**WHAT THE TASK REQUIRES**: Which lines of the records contain "Furthermore"? Collect every one of them.

**RECORDED INFORMATION**:
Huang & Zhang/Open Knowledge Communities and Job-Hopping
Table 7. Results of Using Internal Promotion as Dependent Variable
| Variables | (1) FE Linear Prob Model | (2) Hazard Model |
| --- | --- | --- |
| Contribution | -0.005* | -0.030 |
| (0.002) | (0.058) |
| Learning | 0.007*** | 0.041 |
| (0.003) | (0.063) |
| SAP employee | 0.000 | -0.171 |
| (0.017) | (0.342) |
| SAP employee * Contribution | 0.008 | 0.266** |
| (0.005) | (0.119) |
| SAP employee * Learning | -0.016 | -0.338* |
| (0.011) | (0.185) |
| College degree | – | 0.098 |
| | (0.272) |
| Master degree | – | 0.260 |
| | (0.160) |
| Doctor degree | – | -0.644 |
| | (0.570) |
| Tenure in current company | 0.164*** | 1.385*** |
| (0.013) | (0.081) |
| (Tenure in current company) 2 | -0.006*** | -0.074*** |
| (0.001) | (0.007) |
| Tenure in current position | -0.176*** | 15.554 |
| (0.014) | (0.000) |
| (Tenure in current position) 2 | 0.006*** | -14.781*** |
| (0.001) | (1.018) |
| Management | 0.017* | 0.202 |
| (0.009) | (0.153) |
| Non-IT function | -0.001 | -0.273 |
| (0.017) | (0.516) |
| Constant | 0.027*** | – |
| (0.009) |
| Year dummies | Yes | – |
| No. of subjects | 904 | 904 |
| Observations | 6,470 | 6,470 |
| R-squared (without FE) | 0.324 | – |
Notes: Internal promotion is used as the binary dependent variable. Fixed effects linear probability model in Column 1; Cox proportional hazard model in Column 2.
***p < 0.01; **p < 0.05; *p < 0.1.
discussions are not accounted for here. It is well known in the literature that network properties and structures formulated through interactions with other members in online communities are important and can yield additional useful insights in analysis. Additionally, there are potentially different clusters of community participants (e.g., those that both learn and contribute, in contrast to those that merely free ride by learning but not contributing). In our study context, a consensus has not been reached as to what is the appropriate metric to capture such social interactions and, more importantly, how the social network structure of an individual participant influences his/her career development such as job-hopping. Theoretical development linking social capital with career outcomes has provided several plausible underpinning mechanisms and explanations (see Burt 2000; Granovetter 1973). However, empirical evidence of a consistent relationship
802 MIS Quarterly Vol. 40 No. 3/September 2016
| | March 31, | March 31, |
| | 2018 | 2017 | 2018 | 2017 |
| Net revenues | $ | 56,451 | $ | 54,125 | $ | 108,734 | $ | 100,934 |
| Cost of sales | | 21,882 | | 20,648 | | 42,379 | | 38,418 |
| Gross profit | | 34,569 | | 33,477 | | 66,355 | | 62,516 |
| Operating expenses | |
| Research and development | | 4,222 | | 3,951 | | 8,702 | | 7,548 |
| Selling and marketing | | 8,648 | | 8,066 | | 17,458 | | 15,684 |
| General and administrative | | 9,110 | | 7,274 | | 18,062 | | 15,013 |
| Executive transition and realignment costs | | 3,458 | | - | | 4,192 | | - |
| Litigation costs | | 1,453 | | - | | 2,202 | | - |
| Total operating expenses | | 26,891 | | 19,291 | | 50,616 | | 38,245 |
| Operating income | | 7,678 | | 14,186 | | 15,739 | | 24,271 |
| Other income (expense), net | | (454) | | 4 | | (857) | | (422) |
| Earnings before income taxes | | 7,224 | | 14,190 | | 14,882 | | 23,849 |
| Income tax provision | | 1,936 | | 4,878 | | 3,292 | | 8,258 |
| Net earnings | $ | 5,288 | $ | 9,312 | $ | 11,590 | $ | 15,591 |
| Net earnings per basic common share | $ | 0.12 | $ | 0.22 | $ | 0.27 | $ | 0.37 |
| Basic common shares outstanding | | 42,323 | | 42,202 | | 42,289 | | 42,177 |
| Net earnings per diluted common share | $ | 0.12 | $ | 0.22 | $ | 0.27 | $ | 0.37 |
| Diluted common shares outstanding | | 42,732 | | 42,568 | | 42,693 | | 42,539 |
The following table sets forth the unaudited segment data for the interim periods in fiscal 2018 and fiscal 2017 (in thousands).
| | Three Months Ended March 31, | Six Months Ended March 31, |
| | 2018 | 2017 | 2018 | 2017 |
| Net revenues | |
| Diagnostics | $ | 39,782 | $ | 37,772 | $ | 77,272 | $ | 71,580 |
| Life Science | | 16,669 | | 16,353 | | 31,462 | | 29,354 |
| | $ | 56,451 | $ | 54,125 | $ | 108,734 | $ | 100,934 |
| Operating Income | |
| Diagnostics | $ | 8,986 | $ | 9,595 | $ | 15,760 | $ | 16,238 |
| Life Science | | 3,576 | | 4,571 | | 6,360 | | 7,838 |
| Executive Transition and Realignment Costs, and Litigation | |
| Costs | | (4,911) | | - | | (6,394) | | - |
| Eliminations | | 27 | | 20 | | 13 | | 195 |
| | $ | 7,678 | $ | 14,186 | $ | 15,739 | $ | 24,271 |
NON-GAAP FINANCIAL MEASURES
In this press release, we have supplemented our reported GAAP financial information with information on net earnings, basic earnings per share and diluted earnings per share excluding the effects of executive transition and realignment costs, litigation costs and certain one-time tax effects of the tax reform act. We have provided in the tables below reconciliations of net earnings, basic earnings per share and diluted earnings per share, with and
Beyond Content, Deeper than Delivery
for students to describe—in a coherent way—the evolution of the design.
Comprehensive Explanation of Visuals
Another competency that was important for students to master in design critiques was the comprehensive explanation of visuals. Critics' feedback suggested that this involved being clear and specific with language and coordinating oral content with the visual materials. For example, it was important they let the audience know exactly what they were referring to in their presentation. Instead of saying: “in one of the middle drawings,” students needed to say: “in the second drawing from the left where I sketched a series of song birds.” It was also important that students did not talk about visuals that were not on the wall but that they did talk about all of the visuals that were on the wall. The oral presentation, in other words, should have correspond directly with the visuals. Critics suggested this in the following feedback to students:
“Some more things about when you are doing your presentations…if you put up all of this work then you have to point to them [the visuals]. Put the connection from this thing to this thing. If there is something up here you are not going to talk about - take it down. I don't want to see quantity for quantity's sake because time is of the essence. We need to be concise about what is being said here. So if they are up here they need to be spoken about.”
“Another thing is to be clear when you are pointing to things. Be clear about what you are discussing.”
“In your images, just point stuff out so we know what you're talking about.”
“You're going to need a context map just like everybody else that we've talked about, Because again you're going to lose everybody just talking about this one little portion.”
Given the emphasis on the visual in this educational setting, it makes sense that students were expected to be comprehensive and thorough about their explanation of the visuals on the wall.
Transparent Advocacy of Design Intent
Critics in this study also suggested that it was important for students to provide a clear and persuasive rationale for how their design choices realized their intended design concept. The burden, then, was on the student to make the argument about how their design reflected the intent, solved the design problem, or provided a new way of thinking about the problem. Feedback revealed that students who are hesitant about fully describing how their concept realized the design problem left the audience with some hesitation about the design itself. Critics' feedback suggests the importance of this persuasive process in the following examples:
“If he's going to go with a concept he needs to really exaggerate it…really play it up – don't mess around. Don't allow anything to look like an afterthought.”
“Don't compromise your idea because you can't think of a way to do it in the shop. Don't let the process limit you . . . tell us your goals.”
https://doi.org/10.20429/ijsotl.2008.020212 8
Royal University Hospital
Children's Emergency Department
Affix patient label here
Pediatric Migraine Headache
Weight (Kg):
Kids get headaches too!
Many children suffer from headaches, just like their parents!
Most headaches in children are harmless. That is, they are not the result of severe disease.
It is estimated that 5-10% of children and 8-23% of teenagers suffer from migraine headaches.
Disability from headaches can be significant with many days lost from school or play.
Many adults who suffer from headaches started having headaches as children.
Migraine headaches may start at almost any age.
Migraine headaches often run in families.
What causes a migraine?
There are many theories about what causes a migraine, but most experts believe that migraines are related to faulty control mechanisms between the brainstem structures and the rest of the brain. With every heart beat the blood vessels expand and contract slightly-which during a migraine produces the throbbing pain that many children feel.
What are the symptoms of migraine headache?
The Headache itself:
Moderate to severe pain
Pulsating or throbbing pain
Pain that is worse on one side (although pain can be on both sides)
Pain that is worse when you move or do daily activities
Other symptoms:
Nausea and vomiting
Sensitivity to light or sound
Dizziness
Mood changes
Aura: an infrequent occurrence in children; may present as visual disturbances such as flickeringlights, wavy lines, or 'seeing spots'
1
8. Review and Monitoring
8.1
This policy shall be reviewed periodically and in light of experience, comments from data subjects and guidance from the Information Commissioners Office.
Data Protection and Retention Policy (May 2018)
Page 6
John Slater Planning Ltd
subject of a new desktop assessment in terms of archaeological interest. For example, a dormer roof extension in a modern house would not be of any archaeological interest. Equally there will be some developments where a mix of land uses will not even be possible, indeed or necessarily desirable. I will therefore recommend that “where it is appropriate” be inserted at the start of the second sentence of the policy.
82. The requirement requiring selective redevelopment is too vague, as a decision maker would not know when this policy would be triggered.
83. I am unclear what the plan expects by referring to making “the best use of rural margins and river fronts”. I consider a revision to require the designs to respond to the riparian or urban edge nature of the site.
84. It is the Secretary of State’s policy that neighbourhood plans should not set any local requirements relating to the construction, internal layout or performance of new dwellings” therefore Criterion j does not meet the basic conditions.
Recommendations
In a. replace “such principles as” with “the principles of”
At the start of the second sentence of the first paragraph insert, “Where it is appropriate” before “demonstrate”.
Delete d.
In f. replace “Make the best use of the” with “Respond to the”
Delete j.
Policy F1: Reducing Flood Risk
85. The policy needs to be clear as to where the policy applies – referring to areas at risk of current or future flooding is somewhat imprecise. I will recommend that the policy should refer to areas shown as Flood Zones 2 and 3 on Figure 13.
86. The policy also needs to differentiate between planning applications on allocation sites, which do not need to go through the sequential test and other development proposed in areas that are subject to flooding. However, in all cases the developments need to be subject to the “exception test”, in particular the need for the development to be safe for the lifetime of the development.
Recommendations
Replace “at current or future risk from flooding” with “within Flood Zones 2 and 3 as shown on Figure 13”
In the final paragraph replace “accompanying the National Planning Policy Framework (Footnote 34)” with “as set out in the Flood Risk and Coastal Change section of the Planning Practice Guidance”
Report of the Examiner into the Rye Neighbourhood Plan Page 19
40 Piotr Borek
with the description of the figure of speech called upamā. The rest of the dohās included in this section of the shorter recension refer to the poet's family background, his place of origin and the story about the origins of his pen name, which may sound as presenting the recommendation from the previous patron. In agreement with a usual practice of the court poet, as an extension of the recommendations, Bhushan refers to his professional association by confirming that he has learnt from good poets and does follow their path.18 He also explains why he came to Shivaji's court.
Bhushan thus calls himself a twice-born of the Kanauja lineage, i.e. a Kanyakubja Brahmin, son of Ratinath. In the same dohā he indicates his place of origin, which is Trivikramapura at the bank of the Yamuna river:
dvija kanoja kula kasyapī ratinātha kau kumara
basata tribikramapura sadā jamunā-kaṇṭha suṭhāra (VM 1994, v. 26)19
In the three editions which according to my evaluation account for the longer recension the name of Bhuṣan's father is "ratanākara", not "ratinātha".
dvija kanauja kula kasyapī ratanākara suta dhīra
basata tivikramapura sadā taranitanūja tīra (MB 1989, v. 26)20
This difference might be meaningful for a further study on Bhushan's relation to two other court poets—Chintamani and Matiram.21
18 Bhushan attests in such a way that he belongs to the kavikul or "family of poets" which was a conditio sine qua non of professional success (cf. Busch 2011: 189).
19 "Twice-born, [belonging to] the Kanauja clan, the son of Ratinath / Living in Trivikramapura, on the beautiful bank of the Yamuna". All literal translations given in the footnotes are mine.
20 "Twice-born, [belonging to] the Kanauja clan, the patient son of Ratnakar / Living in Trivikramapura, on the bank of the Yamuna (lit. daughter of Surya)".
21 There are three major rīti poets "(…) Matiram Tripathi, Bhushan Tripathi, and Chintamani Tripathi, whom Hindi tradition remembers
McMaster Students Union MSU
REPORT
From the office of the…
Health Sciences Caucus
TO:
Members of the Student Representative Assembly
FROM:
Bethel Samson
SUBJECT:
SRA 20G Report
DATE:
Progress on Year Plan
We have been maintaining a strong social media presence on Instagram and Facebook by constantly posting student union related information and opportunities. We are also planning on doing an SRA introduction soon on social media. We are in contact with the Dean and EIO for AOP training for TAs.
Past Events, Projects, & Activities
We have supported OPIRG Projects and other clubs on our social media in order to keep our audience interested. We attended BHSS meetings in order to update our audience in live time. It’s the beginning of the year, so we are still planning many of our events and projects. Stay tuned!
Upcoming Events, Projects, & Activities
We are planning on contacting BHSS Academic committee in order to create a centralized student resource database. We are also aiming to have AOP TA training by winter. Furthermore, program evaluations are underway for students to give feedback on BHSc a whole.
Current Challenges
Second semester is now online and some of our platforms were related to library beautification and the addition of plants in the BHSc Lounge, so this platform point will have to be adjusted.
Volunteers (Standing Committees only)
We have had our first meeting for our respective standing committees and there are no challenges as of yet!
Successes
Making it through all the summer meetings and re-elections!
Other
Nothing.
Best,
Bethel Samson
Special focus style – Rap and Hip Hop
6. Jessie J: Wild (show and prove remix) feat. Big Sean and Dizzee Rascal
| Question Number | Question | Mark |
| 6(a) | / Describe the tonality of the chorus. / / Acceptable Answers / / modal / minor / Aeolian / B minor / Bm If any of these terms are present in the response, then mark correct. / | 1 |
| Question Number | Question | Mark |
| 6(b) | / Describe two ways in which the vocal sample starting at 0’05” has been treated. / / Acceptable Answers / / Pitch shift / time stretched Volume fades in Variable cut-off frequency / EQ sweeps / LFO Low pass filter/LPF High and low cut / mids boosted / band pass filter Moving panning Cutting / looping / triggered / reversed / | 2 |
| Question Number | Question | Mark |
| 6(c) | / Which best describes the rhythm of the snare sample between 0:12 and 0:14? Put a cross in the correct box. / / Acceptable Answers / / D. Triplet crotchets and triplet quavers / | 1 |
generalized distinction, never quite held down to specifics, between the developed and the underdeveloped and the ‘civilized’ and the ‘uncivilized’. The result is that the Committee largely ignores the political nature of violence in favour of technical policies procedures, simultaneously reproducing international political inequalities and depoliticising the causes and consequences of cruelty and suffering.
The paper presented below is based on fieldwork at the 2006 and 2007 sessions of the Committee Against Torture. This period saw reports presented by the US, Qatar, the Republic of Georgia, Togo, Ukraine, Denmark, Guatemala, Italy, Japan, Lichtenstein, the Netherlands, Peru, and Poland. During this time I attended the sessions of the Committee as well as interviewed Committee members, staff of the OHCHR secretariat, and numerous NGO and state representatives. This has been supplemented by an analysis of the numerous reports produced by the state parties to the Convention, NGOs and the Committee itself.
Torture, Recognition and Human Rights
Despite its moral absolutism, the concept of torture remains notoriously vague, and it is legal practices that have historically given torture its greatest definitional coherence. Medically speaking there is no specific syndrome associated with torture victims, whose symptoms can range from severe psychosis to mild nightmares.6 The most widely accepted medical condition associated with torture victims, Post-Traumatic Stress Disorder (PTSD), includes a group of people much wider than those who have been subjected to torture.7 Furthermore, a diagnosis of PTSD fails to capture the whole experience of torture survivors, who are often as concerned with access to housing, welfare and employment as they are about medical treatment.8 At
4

**OUTPUT OF THE EXERCISE**:
We are planning on contacting BHSS Academic committee in order to create a centralized student resource database. We are also aiming to have AOP TA training by winter. Furthermore, program evaluations are underway for students to give feedback on BHSc a whole.
Despite its moral absolutism, the concept of torture remains notoriously vague, and it is legal practices that have historically given torture its greatest definitional coherence. Medically speaking there is no specific syndrome associated with torture victims, whose symptoms can range from severe psychosis to mild nightmares.6 The most widely accepted medical condition associated with torture victims, Post-Traumatic Stress Disorder (PTSD), includes a group of people much wider than those who have been subjected to torture.7 Furthermore, a diagnosis of PTSD fails to capture the whole experience of torture survivors, who are often as concerned with access to housing, welfare and employment as they are about medical treatment.8 At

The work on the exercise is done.